Publication year - 1994
Publication title -
journal of magnetic resonance imaging
Language(s) - English
Resource type - Journals
SCImago Journal Rank - 1.563
H-Index - 160
eISSN - 1522-2586
pISSN - 1053-1807
DOI - 10.1002/jmri.1880040406
Subject(s) - reproducibility , creatine , phosphocreatine , nuclear medicine , nuclear magnetic resonance , magnetic resonance imaging , choline , apodization , medicine , chemistry , radiology , physics , optics , chromatography , energy metabolism
Abstract Studies have been performed to evaluate the reproducibility of longitudinal acquisitions with short TE spectroscopic magnetic resonance (MR) imaging of human brain. In healthy volunteers, the ratios of N ‐acetyl‐aspartate (NAA) and choline (Cho) with respect to total creatine (Cr) (creatine and phosphocreatine) have been examined in terms of voxel‐to‐voxel, acquisition‐to‐acquisition, and subject‐to‐subject variation. Overall coefficients of variation for NAA/Cr ratios and Cho/Cr ratios were 18% and 16%, respectively. The interacquisition variation was not statistically significant ( P = .05) for either ratio.
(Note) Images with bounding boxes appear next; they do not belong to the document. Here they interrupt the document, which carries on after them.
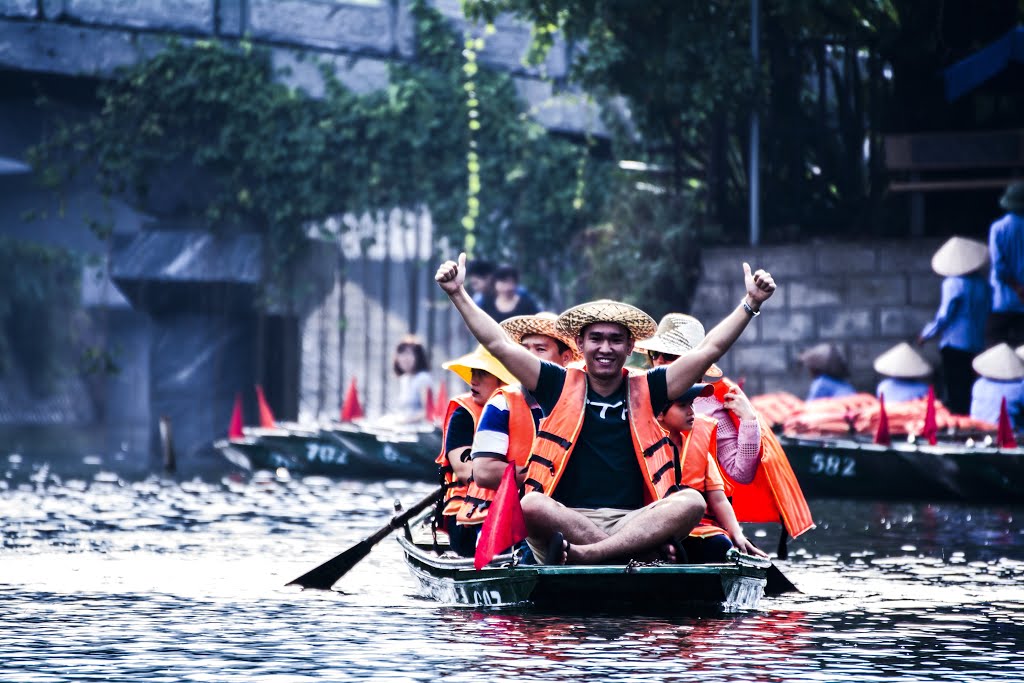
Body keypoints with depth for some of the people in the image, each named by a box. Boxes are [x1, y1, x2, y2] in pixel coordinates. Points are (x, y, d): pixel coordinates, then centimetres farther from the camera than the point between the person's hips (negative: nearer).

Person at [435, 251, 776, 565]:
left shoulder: (645, 391, 16)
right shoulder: (561, 386, 13)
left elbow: (708, 350, 13)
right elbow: (499, 344, 11)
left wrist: (750, 304, 6)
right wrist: (458, 294, 5)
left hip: (634, 522, 2)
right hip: (564, 522, -2)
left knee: (691, 502, -28)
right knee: (531, 505, -34)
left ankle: (582, 554, -39)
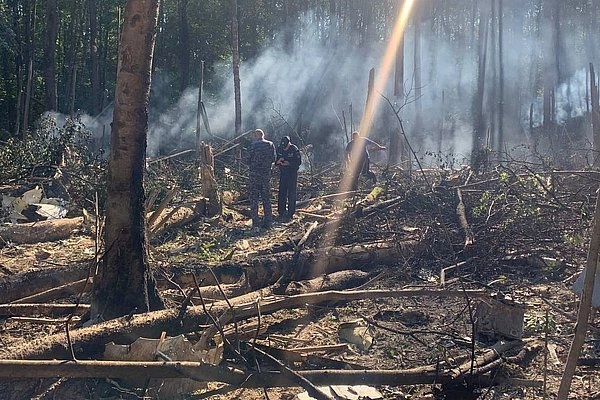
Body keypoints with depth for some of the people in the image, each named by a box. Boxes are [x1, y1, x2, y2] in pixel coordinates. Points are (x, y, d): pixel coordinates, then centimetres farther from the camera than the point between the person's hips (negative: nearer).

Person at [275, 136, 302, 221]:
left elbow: (299, 162, -12)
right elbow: (275, 161, 6)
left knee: (291, 194, -3)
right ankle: (281, 212, 12)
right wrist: (278, 161, -17)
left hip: (292, 174, -4)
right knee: (281, 193, 4)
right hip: (283, 173, 4)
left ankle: (290, 213, 2)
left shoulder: (294, 149, -13)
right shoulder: (279, 149, -1)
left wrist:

In terms of F ratios, the dominant source of variation in the NAA/Cr ratio was intersubject variability, whereas for the Cho/Cr ratio the dominant source of variation was intervoxel variability. Consequences of spectroscopic processing with spatial apodization and postacquisition water suppression and resolution enhancement were also examined. Such reproducibility studies are crucial if longitudinal spectroscopic evaluations are to be performed in a clinical setting to follow the natural course of disease states or the effects of therapy.